Avant de répondre, passons en revue le contenu du livre, subdivisé en trois parties. La première, qui s’intitule « De la grande noirceur à la Révolution tranquille », est celle qui révèle le plus de détails à propos de la vie personnelle de l’auteur. On y apprend les modalités de son éveil à la politique et à l’engagement social, lorsqu’il est étudiant dans les années 1950. Dès lors, sa sensibilité est inscrite à l’enseigne du libéralisme politique et de la social-démocratie émergente. Cliche décrit notamment sa haine viscérale envers l’autocrate Duplessis et son régime rétrograde.

On peut ressentir l’immense bouffée d’air frais qu’implique l’éclosion de la Révolution tranquille ainsi que l’importance des espoirs qu’elle suscite. Témoin privilégié de cette période, l’auteur la vit essentiellement comme journaliste, d’abord à L’Action catholique, puis à La Presse et, enfin, au Devoir. Son livre nous fait alors découvrir un second autocrate détestable, Claude Ryan, à l’époque où il dirige l’austère quotidien de la rue Notre-Dame.

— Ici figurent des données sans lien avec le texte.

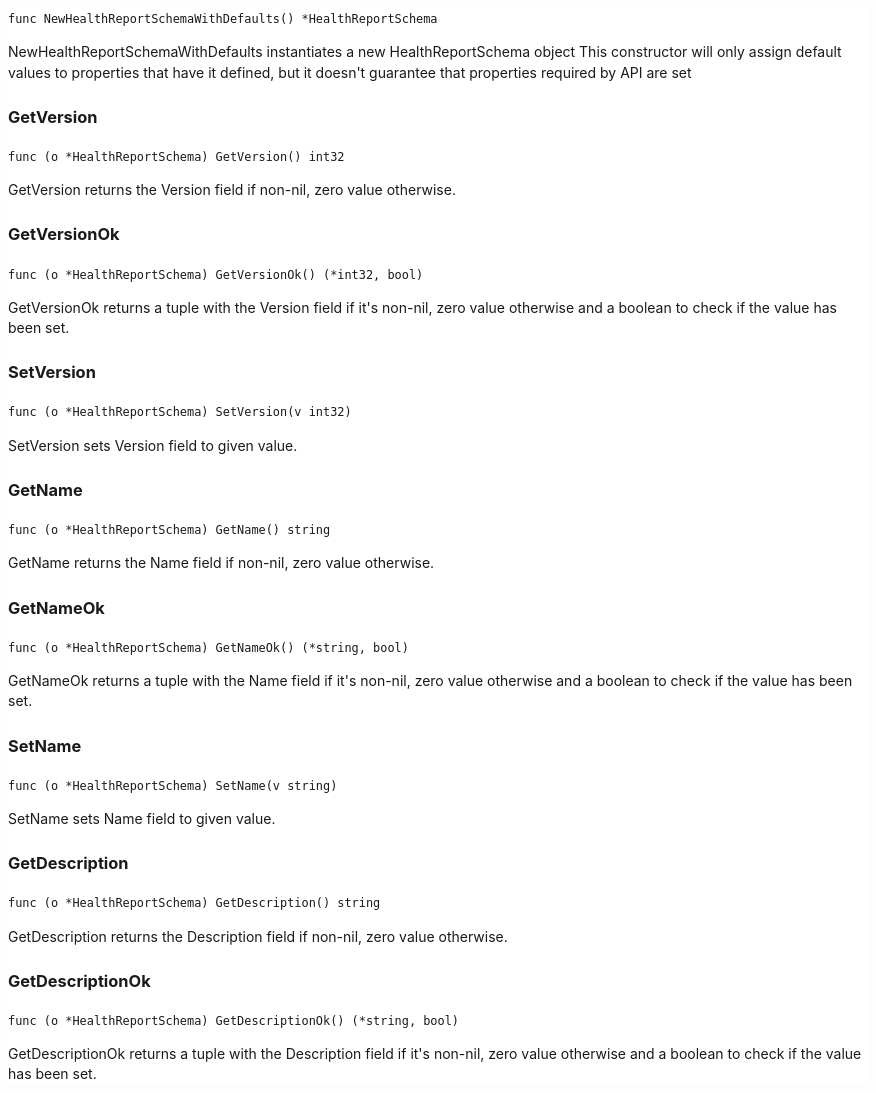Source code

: `func NewHealthReportSchemaWithDefaults() *HealthReportSchema`

NewHealthReportSchemaWithDefaults instantiates a new HealthReportSchema object
This constructor will only assign default values to properties that have it defined,
but it doesn't guarantee that properties required by API are set

### GetVersion

`func (o *HealthReportSchema) GetVersion() int32`

GetVersion returns the Version field if non-nil, zero value otherwise.

### GetVersionOk

`func (o *HealthReportSchema) GetVersionOk() (*int32, bool)`

GetVersionOk returns a tuple with the Version field if it's non-nil, zero value otherwise
and a boolean to check if the value has been set.

### SetVersion

`func (o *HealthReportSchema) SetVersion(v int32)`

SetVersion sets Version field to given value.


### GetName

`func (o *HealthReportSchema) GetName() string`

GetName returns the Name field if non-nil, zero value otherwise.

### GetNameOk

`func (o *HealthReportSchema) GetNameOk() (*string, bool)`

GetNameOk returns a tuple with the Name field if it's non-nil, zero value otherwise
and a boolean to check if the value has been set.

### SetName

`func (o *HealthReportSchema) SetName(v string)`

SetName sets Name field to given value.


### GetDescription

`func (o *HealthReportSchema) GetDescription() string`

GetDescription returns the Description field if non-nil, zero value otherwise.

### GetDescriptionOk

`func (o *HealthReportSchema) GetDescriptionOk() (*string, bool)`

GetDescriptionOk returns a tuple with the Description field if it's non-nil, zero value otherwise
and a boolean to check if the value has been set.
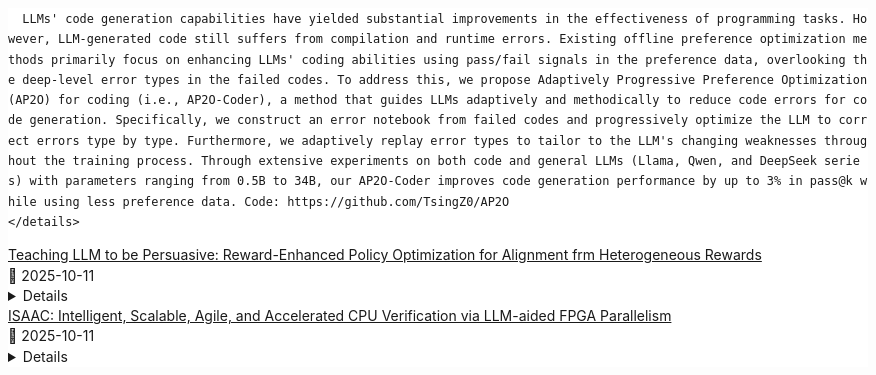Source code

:       LLMs' code generation capabilities have yielded substantial improvements in the effectiveness of programming tasks. However, LLM-generated code still suffers from compilation and runtime errors. Existing offline preference optimization methods primarily focus on enhancing LLMs' coding abilities using pass/fail signals in the preference data, overlooking the deep-level error types in the failed codes. To address this, we propose Adaptively Progressive Preference Optimization (AP2O) for coding (i.e., AP2O-Coder), a method that guides LLMs adaptively and methodically to reduce code errors for code generation. Specifically, we construct an error notebook from failed codes and progressively optimize the LLM to correct errors type by type. Furthermore, we adaptively replay error types to tailor to the LLM's changing weaknesses throughout the training process. Through extensive experiments on both code and general LLMs (Llama, Qwen, and DeepSeek series) with parameters ranging from 0.5B to 34B, our AP2O-Coder improves code generation performance by up to 3% in pass@k while using less preference data. Code: https://github.com/TsingZ0/AP2O
    </details>
</div>
<div class="paper-card">
    <div class="paper-title"><a href="http://arxiv.org/abs/2510.04214v2">Teaching LLM to be Persuasive: Reward-Enhanced Policy Optimization for Alignment frm Heterogeneous Rewards</a></div>
    <div class="paper-meta">
      📅 2025-10-11
    </div>
    <details class="paper-abstract">
      We study deploying large language models (LLMs) as business development (BD) agents for persuasive price negotiation in online travel agencies (OTAs), where aligning traveler affordability and hotel profitability directly affects bookings, partner relationships, and access to travel. The agent must follow a Standard Operating Procedure (SOP) while conducting multi-turn persuasion, interpreting colloquial inputs, and adhering to guardrails (no over-promising, no hallucinations). Conventional post-training -- supervised fine-tuning (SFT) or single-source reward optimization -- overfits scripts, misses nuanced persuasive style, and fails to enforce verifiable business constraints. We propose Reward-Enhanced Policy Optimization (REPO), a reinforcement learning post-training framework that aligns an LLM with heterogeneous rewards: a preference-trained reward model (RM) for dense human alignment, a reward judge (RJ) for high-level persuasive behavior and SOP compliance, and programmatic reward functions (RF) for deterministic checks on numerics, formatting, and guardrails. A straightforward enhancement mechanism is proposed to combine the RM with RJ and RF signals to curb reward hacking and improve negotiation quality. In production-style evaluations -- approximately 150 turns from real dialogues and 225 turns from curated bad-case dialogues -- REPO lifts average dialogue rating to 4.63: +1.20 over base, +0.83 over Direct Preference Optimization (DPO); +0.33 over Group Relative Policy Optimization (GRPO), increases the share of conversations with at least one excellent response to 66.67% (+23.34 percentage points over GRPO), and achieves a 93.33% bad-case fix rate with 75.56% clean fixes, outperforming SFT, DPO, PPO, and GRPO. We also observe emergent capabilities -- proactive empathy, localized reasoning, calibrated tactics -- that surpass gold annotations.
    </details>
</div>
<div class="paper-card">
    <div class="paper-title"><a href="http://arxiv.org/abs/2510.10225v1">ISAAC: Intelligent, Scalable, Agile, and Accelerated CPU Verification via LLM-aided FPGA Parallelism</a></div>
    <div class="paper-meta">
      📅 2025-10-11
    </div>
    <details class="paper-abstract">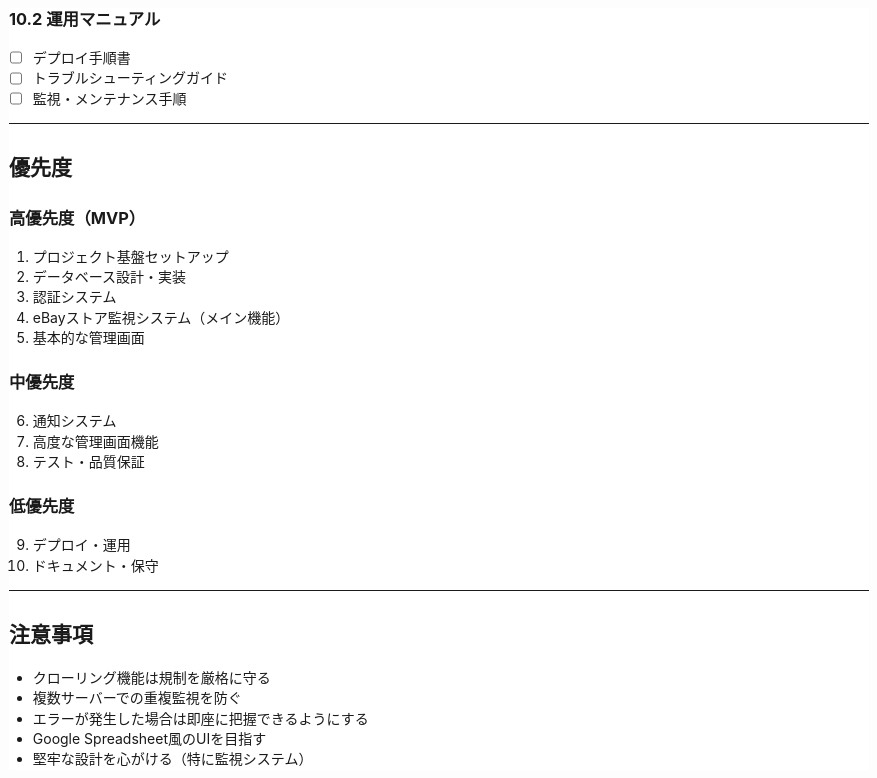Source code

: ### 10.2 運用マニュアル
- [ ] デプロイ手順書
- [ ] トラブルシューティングガイド
- [ ] 監視・メンテナンス手順

---

## 優先度

### 高優先度（MVP）
1. プロジェクト基盤セットアップ
2. データベース設計・実装
3. 認証システム
4. eBayストア監視システム（メイン機能）
5. 基本的な管理画面

### 中優先度
6. 通知システム
7. 高度な管理画面機能
8. テスト・品質保証

### 低優先度
9. デプロイ・運用
10. ドキュメント・保守

---

## 注意事項

- クローリング機能は規制を厳格に守る
- 複数サーバーでの重複監視を防ぐ
- エラーが発生した場合は即座に把握できるようにする
- Google Spreadsheet風のUIを目指す
- 堅牢な設計を心がける（特に監視システム）

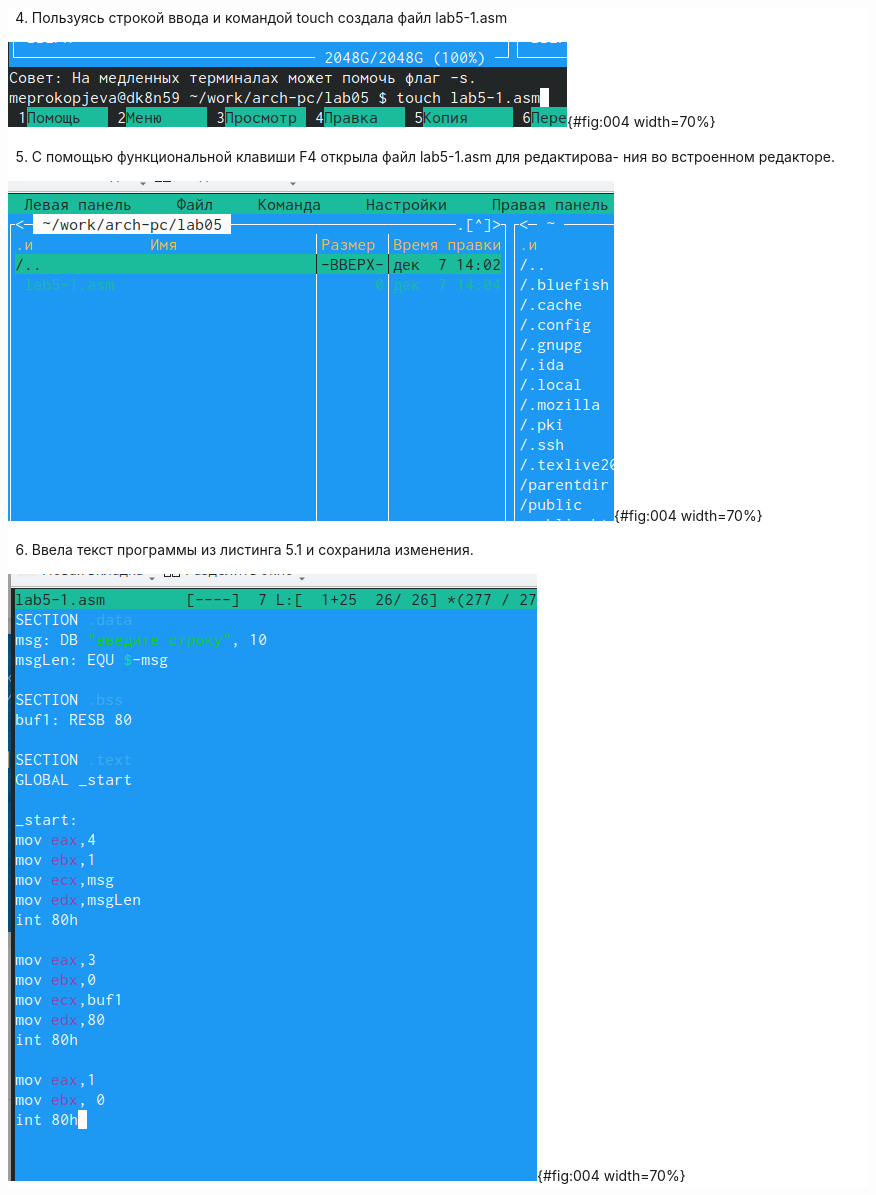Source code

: 4. Пользуясь строкой ввода и командой touch создала файл lab5-1.asm

![Создание файла](image/005.png){#fig:004 width=70%}

5. С помощью функциональной клавиши F4 открыла файл lab5-1.asm для редактирова-
ния во встроенном редакторе.

![Редактирование файла](image/006.png){#fig:004 width=70%}

6. Ввела текст программы из листинга 5.1 и сохранила изменения. 

![Ввод текста](image/007.png){#fig:004 width=70%}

La deuxième partie de l’ouvrage est non seulement la plus substantielle (170 pages), mais aussi la plus significative historiquement et la plus intéressante et pertinente, notamment sur le plan méthodologique. Sans elle, le livre aurait pu aisément verser dans le récit journalistique et idiosyncrasique, ou encore dans le commentaire politique. Heureusement, Cliche choisit plutôt de centrer son travail sur le terrain des mouvements sociaux et de certaines organisations sympathiques à ceux-ci (partis, publications progressistes, etc.).

L’analyse de l’évolution du mouvement syndical, de la fin des années 1960 à aujourd’hui, vaut assurément le détour. L’auteur se fait davantage sociologue, ancrant sa réflexion dans le momentum de la classe ouvrière, alors qu’elle est éprise d’idéaux de transformation sociale. Cliche a connu intimement ce mouvement, ayant œuvré à la Confédération des syndicats nationaux de 1968 à 1980 et y ayant conservé ses entrées par la suite. En cinq chapitres, il propose un portrait révélateur, à la fois stimulant et critique, du mouvement syndical québécois.

L’autre joyau de cette section est constitué par le récit des aventures de Paul Cliche dans l’arène municipale. Il analyse, à partir de ce cadre d’intervention, les premiers jalons crédibles de l’action autonome de la gauche sur le terrain électoral après le duplessisme. Il s’agit d’un pan méconnu de la vie de l’auteur, bien que déterminant dans son parcours politique. En outre, on y découvre les démêlés du politicien municipal avec un troisième autocrate détestable : le maire Jean Drapeau.

La dernière partie du livre est d’un intérêt inégal. S’il faut reconnaître la pertinence des chapitres 13, 14 et 15, relatant les jalons de la reconstruction de la gauche partisane au Québec, il en va autrement des deux derniers chapitres du livre. Ainsi, le chapitre 16 correspond ni plus ni moins à une histoire officielle de Québec solidaire (peu instructive), tandis que le 17e chapitre présente un caractère polémique et partisan, Cliche y adoptant la posture du militant QS de Mercier, prêchant aux solidaires la ligne juste sur un certain nombre de débats récents ayant agité le parti.

Avec cet ouvrage, Paul Cliche parvient à relever le défi du récit autobiographique. À travers son impressionnante expérience militante, on peut reconstituer la trajectoire historique qui, patiemment, façonnera peu à peu ce qui deviendra la gauche au sein (ou autour) de Québec solidaire aujourd’hui, du moins dans la dimension partisane et syndicale de sa genèse.